● Your assignment
Wherever the word "GmbH" appears in a line of the records, copy that line.
*** Opening of Data ***
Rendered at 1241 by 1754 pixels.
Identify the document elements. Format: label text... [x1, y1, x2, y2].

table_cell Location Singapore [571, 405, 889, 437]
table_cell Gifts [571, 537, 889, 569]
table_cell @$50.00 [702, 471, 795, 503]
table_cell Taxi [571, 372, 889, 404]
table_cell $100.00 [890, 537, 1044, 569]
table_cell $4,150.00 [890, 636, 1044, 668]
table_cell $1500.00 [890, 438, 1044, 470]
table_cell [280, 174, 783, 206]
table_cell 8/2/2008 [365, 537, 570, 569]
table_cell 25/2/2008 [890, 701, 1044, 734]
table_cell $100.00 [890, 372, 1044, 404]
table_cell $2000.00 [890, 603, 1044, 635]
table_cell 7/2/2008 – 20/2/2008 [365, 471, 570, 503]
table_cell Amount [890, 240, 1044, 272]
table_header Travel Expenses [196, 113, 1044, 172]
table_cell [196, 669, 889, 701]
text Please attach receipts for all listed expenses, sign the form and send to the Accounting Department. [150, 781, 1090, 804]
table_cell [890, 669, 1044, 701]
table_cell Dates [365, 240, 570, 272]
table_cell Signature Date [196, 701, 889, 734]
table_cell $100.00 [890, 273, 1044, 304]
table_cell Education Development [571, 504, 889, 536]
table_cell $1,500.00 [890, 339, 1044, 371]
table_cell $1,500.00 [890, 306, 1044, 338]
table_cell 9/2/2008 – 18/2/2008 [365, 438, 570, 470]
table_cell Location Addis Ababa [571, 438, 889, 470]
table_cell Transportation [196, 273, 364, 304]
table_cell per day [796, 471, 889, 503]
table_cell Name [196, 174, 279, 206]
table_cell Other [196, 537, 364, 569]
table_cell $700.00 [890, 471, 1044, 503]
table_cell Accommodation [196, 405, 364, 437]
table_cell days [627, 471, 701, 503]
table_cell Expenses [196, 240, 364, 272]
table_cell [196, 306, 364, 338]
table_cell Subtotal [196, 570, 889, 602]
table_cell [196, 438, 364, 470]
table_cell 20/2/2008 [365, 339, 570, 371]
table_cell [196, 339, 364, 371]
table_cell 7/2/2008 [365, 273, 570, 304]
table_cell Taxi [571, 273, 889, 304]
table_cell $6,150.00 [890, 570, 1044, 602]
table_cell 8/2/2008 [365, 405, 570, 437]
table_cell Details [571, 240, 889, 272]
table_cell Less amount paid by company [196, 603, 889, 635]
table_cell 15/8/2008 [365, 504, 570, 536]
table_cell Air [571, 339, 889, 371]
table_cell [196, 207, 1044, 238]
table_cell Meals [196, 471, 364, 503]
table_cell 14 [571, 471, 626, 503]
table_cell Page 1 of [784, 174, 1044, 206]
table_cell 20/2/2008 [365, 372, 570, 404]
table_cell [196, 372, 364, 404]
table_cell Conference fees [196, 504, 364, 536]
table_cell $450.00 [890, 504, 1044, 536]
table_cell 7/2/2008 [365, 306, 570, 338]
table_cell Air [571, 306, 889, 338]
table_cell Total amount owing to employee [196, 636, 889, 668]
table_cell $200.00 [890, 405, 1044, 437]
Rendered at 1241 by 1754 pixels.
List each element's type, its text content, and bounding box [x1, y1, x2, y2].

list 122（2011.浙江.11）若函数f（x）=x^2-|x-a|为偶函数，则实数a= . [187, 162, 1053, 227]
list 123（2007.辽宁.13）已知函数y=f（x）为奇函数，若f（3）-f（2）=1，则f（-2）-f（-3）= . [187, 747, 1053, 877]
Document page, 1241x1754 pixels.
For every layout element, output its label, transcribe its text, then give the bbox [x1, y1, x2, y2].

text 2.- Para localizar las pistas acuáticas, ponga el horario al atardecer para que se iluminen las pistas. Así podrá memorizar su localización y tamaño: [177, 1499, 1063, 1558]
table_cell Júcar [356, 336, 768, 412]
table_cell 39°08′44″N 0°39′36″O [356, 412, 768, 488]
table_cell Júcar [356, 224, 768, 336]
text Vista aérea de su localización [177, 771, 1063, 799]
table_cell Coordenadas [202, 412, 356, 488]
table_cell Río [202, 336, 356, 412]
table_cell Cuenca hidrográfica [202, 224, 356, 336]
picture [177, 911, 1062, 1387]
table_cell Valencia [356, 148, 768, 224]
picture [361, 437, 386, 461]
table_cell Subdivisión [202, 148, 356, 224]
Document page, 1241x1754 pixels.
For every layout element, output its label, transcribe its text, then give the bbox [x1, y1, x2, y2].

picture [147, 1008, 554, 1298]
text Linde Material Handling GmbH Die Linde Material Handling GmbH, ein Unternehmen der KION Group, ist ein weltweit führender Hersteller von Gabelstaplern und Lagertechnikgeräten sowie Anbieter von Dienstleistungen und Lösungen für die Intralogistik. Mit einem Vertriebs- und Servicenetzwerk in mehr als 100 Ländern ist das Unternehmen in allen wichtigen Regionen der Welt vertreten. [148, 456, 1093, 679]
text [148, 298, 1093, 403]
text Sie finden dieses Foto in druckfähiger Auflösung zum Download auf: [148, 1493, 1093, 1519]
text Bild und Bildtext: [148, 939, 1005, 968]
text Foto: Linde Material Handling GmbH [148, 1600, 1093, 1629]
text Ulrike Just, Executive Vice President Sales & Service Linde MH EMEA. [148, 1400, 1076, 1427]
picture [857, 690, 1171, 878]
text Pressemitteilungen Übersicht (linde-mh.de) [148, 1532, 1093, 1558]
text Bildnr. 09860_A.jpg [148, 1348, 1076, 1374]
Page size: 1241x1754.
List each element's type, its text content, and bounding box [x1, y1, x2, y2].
*** Close of Data ***
● Exercise result
text Linde Material Handling GmbH Die Linde Material Handling GmbH, ein Unternehmen der KION Group, ist ein weltweit führender Hersteller von Gabelstaplern und Lagertechnikgeräten sowie Anbieter von Dienstleistungen und Lösungen für die Intralogistik. Mit einem Vertriebs- und Servicenetzwerk in mehr als 100 Ländern ist das Unternehmen in allen wichtigen Regionen der Welt vertreten. [148, 456, 1093, 679]
text Foto: Linde Material Handling GmbH [148, 1600, 1093, 1629]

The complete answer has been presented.